Splicetoday

Digital
Apr 03, 2023, 06:27AM

Twitter Blue Squeeze

A blue checkmark is not worth $8 per month.

Twitter verified badge.svg.png?ixlib=rails 2.1

Twitter began winding down its legacy verified checkmarks over the weekend. Now, people have blue checkmarks because they subscribe to Twitter blue. Since I won’t pay, I lost the blue check I had for nearly two years. While I was happy when I initially got the verification on Twitter, losing it will make little difference in my life.

Verification had some benefits. I got follows from people who otherwise wouldn’t have done so, including former presidential candidate Andrew Yang, Sen. Todd Young, and a handful of conservative media personalities.

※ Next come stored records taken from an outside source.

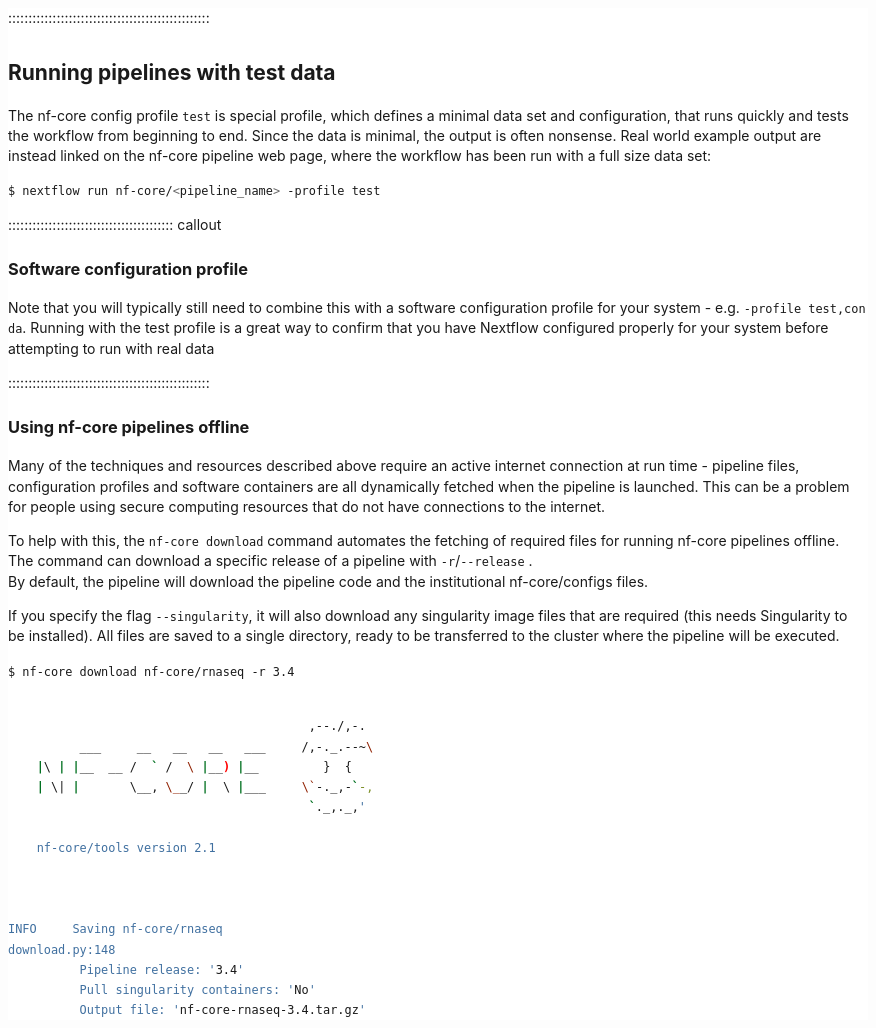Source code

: ::::::::::::::::::::::::::::::::::::::::::::::::::

## Running pipelines with test data

The nf-core config profile `test` is special profile, which defines a minimal data set and configuration, that runs quickly and tests the workflow from beginning to end. Since the data is minimal, the output is often nonsense. Real world  example output are instead linked on the nf-core pipeline web page, where the workflow has been run with a full size data set:

```bash
$ nextflow run nf-core/<pipeline_name> -profile test
```

:::::::::::::::::::::::::::::::::::::::::  callout

### Software configuration profile

Note that you will typically still need to combine this with a software configuration profile for your system - e.g.
`-profile test,conda`.
Running with the test profile is a great way to confirm that you have Nextflow configured properly for your system before attempting to run with real data


::::::::::::::::::::::::::::::::::::::::::::::::::

### Using nf-core pipelines offline

Many of the techniques and resources described above require an active internet connection at run time - pipeline files, configuration profiles and software containers are all dynamically fetched when the pipeline is launched. This can be a problem for people using secure computing resources that do not have connections to the internet.

To help with this, the `nf-core download` command automates the fetching of required files for running nf-core pipelines offline.
The command can download a specific release of a pipeline with `-r`/`--release` .  
By default, the pipeline will download the pipeline code and the institutional nf-core/configs files.

If you specify the flag `--singularity`, it will also download any singularity image files that are required (this needs Singularity to be installed). All files are saved to a single directory, ready to be transferred to the cluster where the pipeline will be executed.

```
$ nf-core download nf-core/rnaseq -r 3.4
```

> 
```bash

                                          ,--./,-.
          ___     __   __   __   ___     /,-._.--~\
    |\ | |__  __ /  ` /  \ |__) |__         }  {
    | \| |       \__, \__/ |  \ |___     \`-._,-`-,
                                          `._,._,'

    nf-core/tools version 2.1



INFO     Saving nf-core/rnaseq                                                                                                                                                                                                                                         download.py:148
          Pipeline release: '3.4'
          Pull singularity containers: 'No'
          Output file: 'nf-core-rnaseq-3.4.tar.gz'
```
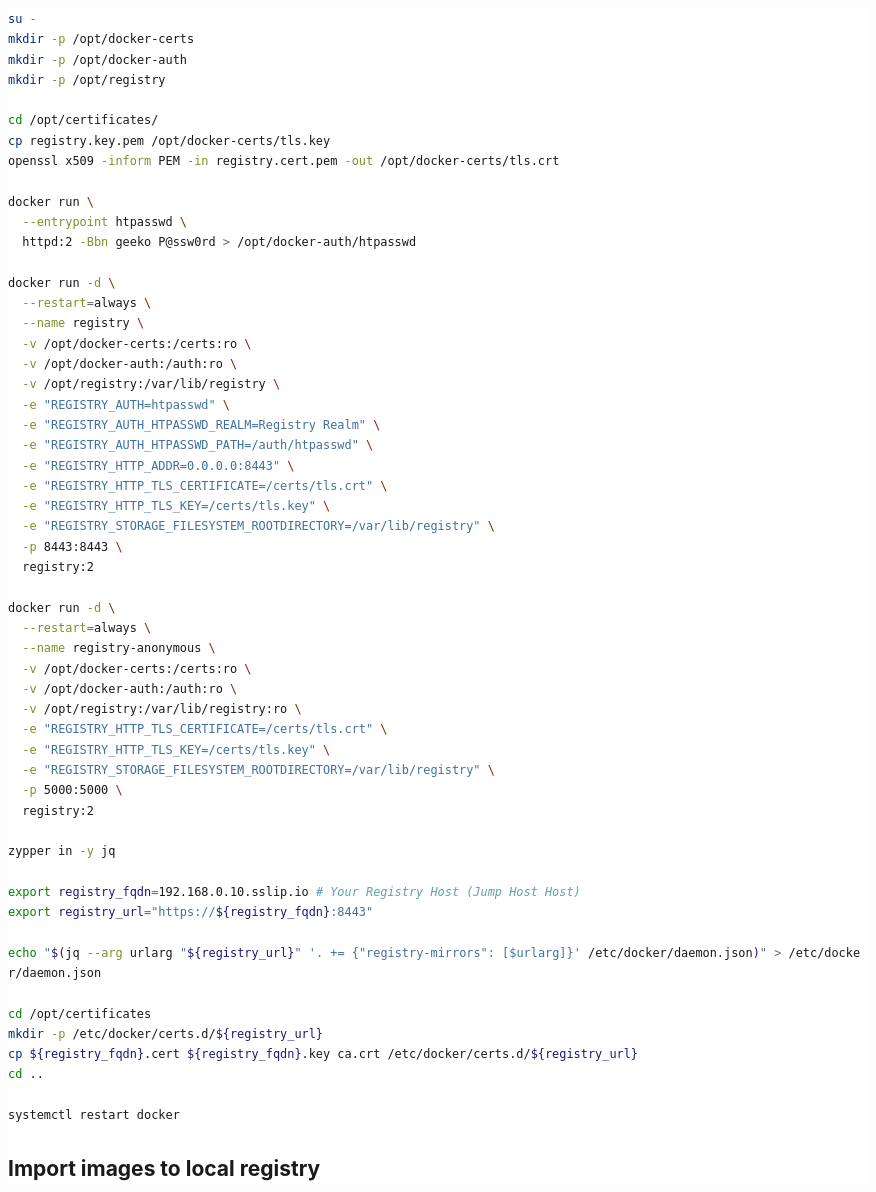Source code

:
 ```bash
su -
mkdir -p /opt/docker-certs
mkdir -p /opt/docker-auth
mkdir -p /opt/registry

cd /opt/certificates/
cp registry.key.pem /opt/docker-certs/tls.key
openssl x509 -inform PEM -in registry.cert.pem -out /opt/docker-certs/tls.crt

docker run \
  --entrypoint htpasswd \
  httpd:2 -Bbn geeko P@ssw0rd > /opt/docker-auth/htpasswd

docker run -d \
  --restart=always \
  --name registry \
  -v /opt/docker-certs:/certs:ro \
  -v /opt/docker-auth:/auth:ro \
  -v /opt/registry:/var/lib/registry \
  -e "REGISTRY_AUTH=htpasswd" \
  -e "REGISTRY_AUTH_HTPASSWD_REALM=Registry Realm" \
  -e "REGISTRY_AUTH_HTPASSWD_PATH=/auth/htpasswd" \
  -e "REGISTRY_HTTP_ADDR=0.0.0.0:8443" \
  -e "REGISTRY_HTTP_TLS_CERTIFICATE=/certs/tls.crt" \
  -e "REGISTRY_HTTP_TLS_KEY=/certs/tls.key" \
  -e "REGISTRY_STORAGE_FILESYSTEM_ROOTDIRECTORY=/var/lib/registry" \
  -p 8443:8443 \
  registry:2

docker run -d \
  --restart=always \
  --name registry-anonymous \
  -v /opt/docker-certs:/certs:ro \
  -v /opt/docker-auth:/auth:ro \
  -v /opt/registry:/var/lib/registry:ro \
  -e "REGISTRY_HTTP_TLS_CERTIFICATE=/certs/tls.crt" \
  -e "REGISTRY_HTTP_TLS_KEY=/certs/tls.key" \
  -e "REGISTRY_STORAGE_FILESYSTEM_ROOTDIRECTORY=/var/lib/registry" \
  -p 5000:5000 \
  registry:2

zypper in -y jq

export registry_fqdn=192.168.0.10.sslip.io # Your Registry Host (Jump Host Host)
export registry_url="https://${registry_fqdn}:8443"

echo "$(jq --arg urlarg "${registry_url}" '. += {"registry-mirrors": [$urlarg]}' /etc/docker/daemon.json)" > /etc/docker/daemon.json

cd /opt/certificates
mkdir -p /etc/docker/certs.d/${registry_url}
cp ${registry_fqdn}.cert ${registry_fqdn}.key ca.crt /etc/docker/certs.d/${registry_url}
cd ..

systemctl restart docker
```
## Import images to local registry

It also bolstered my voice in the replies to tweets, meaning I could get more likes. The verifications on my social media—Facebook and Twitter—are conversation material. I never bring them up, but several people I know have been intrigued by it, especially women. Yet, the “perks” of verification are mostly superficial.

It’d suck to lose the blue checkmark if someone wanted to use their Twitter account to build a massive following to boost their ego. People like that exist, but I stopped caring about the follower count years ago. In theory, I could’ve used the verification badge to try to start political arguments with people with larger followings to get engagement on the site, but that doesn’t interest me. It also may have made it easier to show up in well-known people’s Twitter feeds because some use the verified tab under notifications, so they have fewer notifications to review. I never use that function, so I won’t miss it.

I like using Twitter because I enjoy “talking” to some people I follow on it. Enough anger and division exist online already, so I don’t feel the need to constantly try to own the liberals. While some may like to use their blue checkmarks to become Alexandria Ocasio-Cortez or Donald Trump reply guys (back when Trump used Twitter), doing that doesn’t benefit society. People don’t need to broadcast every opinion they hold on the internet. How would the world be a better place if I attempted to dunk on universal basic income proponents online and said people would use the program to buy drugs, booze, cigarettes, scratchers, and lap dances, pointing to how people already use EBT cards to do the same? What difference would it make if I replied to environmentalists with a picture of a chart showing how climate-related deaths have plummeted in the past 100 years?

I never used it to tweet a bunch of videos of black people fighting, attempting to rage-bait the internet into hating an entire group of their fellow Americans. Nor did I want to use it to mock transgender people, even though I disagree with the concept of transgenderism; it's easy to call Dylan Mulvaney or Lia Thomas ugly, creepy, and mentally ill in exchange for likes; many people do that on Twitter. That’s mean, not the proper way to approach a serious issue, and it wouldn’t change anyone’s opinion about transgenderism. The same is true of mocking working-class 22-year-olds for being in debt from college and calling them entitled socialists because they want something that’s in their best self-interest. Also, people got attention for spreading lies about elections and vaccines. No fucking thanks. Lying’s a sin. If I can’t convert people to being pro-life in 280 characters, why waste time arguing about other issues I care much less about or say crazy shit for attention? There’s little room for serious conversations with people who strongly disagree about divisive issues with that character limit. Expressing my thoughts is easier on a longer-form platform, like an opinion article for a media outlet.

This symbol I wanted now costs $8 per month—and I won’t pay. But losing the blue checkmark is worth it because many egomaniacal people will also lose theirs.